(EXTRACTED RECORDS)

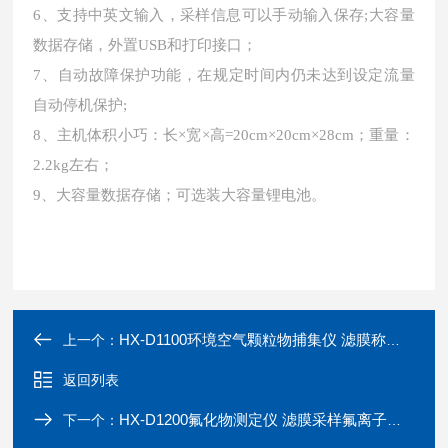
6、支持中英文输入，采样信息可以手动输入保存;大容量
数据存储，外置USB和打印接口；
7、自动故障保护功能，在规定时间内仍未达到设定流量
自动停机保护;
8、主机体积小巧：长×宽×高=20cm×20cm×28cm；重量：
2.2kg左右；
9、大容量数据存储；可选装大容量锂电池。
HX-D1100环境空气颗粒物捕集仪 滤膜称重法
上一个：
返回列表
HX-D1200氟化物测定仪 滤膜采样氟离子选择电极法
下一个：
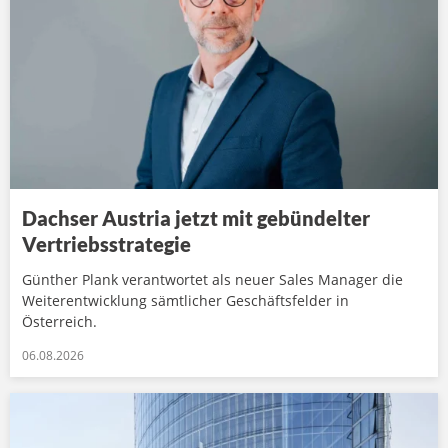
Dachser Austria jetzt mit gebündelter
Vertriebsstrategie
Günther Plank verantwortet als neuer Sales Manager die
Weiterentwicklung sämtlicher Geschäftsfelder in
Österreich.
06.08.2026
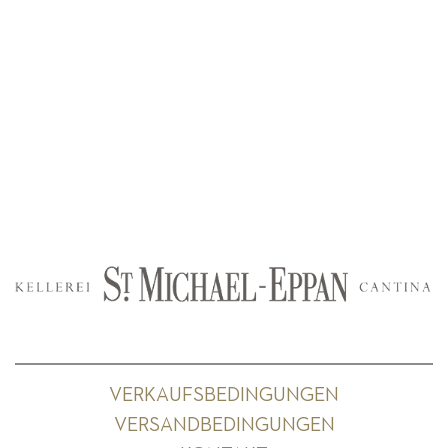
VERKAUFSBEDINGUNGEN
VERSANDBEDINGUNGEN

(End EXTRACTED RECORDS)
(EXTRACTED RECORDS)

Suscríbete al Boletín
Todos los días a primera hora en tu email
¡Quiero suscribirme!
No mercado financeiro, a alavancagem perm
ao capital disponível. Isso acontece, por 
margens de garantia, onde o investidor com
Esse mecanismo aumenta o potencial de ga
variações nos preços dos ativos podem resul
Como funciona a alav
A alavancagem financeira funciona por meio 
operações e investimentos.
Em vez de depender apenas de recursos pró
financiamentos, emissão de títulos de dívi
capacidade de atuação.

(End EXTRACTED RECORDS)

_REQUIRED WORK:_
Can you reproduce the rows starting at "6、支持中英文输入，采样信息可以手动输入保存;大容量" and ending at "VERSANDBEDINGUNGEN", switching "Sales Manager" to "Verkaufsleiter" and changing nothing else, with the pictures left out?

_ANSWER TO THIS PROBLEM:_
6、支持中英文输入，采样信息可以手动输入保存;大容量
数据存储，外置USB和打印接口；
7、自动故障保护功能，在规定时间内仍未达到设定流量
自动停机保护;
8、主机体积小巧：长×宽×高=20cm×20cm×28cm；重量：
2.2kg左右；
9、大容量数据存储；可选装大容量锂电池。
HX-D1100环境空气颗粒物捕集仪 滤膜称重法
上一个：
返回列表
HX-D1200氟化物测定仪 滤膜采样氟离子选择电极法
下一个：
Dachser Austria jetzt mit gebündelter
Vertriebsstrategie
Günther Plank verantwortet als neuer Verkaufsleiter die
Weiterentwicklung sämtlicher Geschäftsfelder in
Österreich.
06.08.2026
VERKAUFSBEDINGUNGEN
VERSANDBEDINGUNGEN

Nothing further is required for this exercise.